* _Assigned task_
In the excerpt about ADASYN, what weakness does the method have?

ADASYN uses a mechanism to automatically determine how many synthetic samples each minority sample needs to produce, rather than synthesizing the same number of samples for each minority sample as in the SMOTE method and its variants. The disadvantage of ADASYN is that it is easily affected by outliers; if the $k$-nearest neighbor of a minority sample is a majority sample, its weight will become quite large, and more samples will be generated around it.

## 3 Experiments

This section principally compares the performance of each sample-balancing method and discusses their performance differences, stability and robustness.

* _Information_

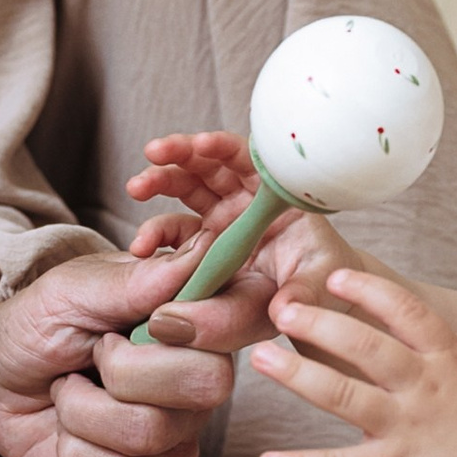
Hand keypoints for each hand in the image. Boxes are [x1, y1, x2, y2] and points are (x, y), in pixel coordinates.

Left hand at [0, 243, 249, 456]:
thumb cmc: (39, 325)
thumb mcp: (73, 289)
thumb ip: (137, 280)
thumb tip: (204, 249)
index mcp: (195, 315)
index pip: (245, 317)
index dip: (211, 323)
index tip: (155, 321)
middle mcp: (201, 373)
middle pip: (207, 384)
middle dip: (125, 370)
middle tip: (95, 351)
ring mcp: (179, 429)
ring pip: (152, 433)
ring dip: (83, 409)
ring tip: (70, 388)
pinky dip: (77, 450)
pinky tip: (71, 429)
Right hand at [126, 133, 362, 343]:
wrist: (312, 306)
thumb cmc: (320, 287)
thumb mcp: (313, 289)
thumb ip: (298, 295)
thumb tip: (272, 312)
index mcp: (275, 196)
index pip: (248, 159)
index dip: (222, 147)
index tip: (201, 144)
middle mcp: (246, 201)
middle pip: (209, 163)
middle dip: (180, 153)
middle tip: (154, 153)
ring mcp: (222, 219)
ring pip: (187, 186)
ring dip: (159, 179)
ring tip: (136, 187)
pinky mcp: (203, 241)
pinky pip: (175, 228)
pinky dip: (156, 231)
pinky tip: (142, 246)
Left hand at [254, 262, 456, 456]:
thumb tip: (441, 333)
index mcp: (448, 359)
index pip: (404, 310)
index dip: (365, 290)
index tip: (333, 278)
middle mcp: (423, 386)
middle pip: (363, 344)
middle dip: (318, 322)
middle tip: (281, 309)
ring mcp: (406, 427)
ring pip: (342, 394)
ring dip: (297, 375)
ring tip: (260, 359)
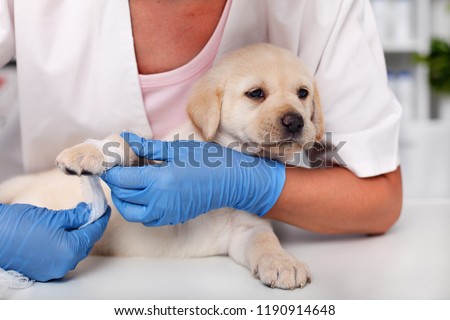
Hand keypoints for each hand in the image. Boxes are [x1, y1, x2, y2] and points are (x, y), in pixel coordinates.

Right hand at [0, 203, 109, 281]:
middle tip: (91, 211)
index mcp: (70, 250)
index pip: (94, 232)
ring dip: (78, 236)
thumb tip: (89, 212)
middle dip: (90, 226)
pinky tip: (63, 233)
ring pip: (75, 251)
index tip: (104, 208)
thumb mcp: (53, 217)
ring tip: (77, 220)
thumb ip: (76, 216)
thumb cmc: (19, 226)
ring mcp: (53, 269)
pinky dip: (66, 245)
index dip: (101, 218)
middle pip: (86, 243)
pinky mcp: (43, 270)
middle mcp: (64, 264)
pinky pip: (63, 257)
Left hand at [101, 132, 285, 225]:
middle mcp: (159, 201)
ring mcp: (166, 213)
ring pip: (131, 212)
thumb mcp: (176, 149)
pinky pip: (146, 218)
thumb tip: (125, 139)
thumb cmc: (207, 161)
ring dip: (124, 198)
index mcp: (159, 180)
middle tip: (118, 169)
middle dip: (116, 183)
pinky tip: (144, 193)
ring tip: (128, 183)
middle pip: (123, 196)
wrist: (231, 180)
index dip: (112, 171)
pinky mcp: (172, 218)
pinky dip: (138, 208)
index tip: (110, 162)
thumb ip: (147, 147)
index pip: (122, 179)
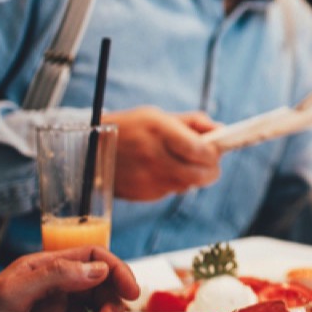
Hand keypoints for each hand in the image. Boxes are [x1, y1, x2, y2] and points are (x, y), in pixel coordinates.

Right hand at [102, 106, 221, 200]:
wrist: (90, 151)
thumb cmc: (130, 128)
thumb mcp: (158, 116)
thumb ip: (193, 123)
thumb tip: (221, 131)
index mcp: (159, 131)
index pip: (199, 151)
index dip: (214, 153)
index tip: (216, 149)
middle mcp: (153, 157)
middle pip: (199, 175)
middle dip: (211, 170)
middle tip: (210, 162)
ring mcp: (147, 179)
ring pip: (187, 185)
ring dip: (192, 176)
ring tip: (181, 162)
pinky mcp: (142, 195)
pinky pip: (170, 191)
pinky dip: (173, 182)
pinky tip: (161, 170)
==
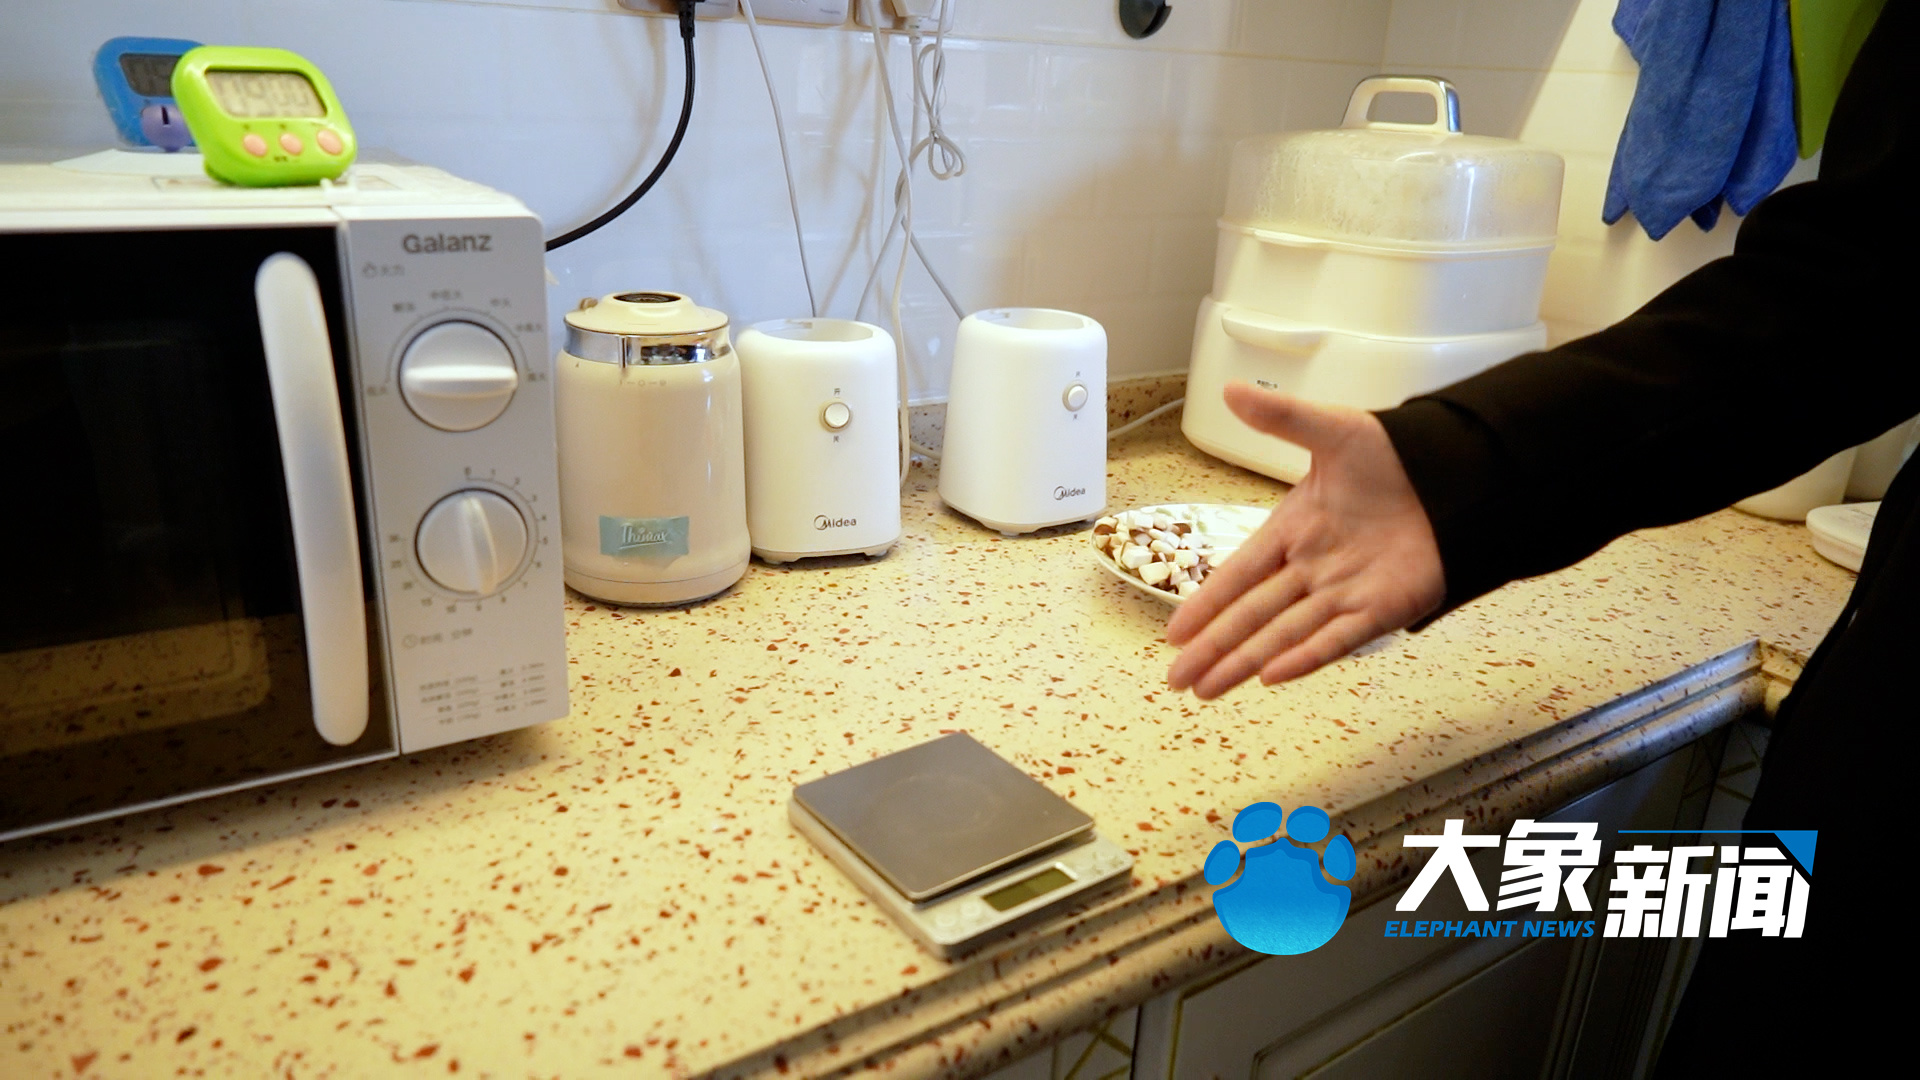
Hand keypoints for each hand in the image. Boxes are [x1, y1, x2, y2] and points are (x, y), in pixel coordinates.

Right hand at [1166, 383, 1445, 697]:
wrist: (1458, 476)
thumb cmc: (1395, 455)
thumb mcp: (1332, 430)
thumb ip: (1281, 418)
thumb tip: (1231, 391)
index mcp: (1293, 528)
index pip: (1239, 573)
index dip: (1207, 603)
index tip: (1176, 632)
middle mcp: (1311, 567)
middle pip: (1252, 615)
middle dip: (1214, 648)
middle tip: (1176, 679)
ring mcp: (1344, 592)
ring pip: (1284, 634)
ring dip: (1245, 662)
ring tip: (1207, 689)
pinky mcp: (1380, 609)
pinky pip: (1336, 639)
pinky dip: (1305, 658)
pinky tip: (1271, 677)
* * *
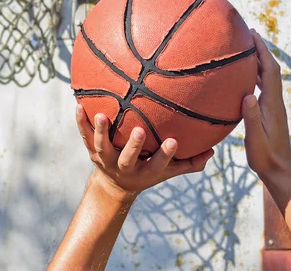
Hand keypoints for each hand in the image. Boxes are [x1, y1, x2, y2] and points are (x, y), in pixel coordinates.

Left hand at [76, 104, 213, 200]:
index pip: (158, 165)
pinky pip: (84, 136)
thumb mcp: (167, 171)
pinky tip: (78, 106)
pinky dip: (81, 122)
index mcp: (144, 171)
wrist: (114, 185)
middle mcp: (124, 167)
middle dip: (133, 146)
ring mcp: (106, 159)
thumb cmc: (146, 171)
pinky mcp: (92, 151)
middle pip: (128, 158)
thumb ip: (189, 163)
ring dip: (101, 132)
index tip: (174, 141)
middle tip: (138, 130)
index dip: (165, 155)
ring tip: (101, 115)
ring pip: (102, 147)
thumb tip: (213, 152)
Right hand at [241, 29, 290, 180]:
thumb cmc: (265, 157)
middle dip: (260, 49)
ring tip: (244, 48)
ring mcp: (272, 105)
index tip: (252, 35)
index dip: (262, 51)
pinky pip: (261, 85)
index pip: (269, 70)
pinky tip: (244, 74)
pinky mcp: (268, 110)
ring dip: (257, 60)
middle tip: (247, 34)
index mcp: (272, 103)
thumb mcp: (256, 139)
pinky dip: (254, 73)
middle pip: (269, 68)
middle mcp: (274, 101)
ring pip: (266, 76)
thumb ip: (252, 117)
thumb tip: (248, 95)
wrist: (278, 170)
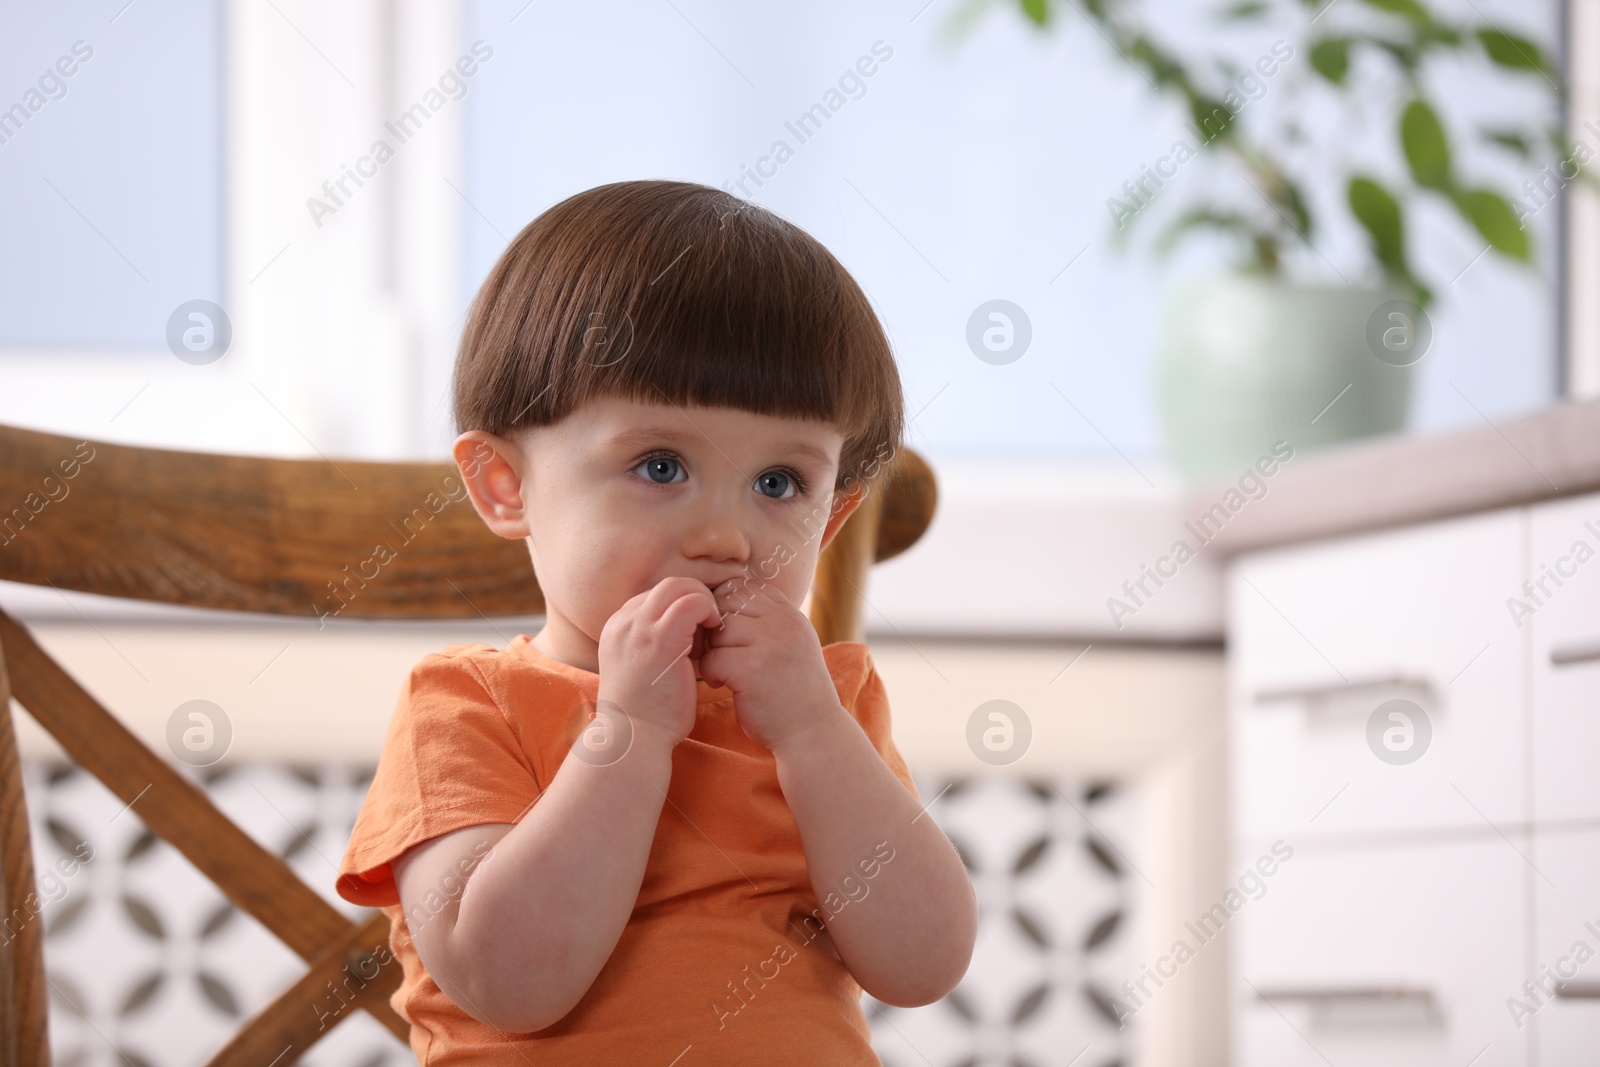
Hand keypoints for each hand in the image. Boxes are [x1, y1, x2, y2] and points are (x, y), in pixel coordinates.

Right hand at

* _Solution below_
It is easily affected by outliers.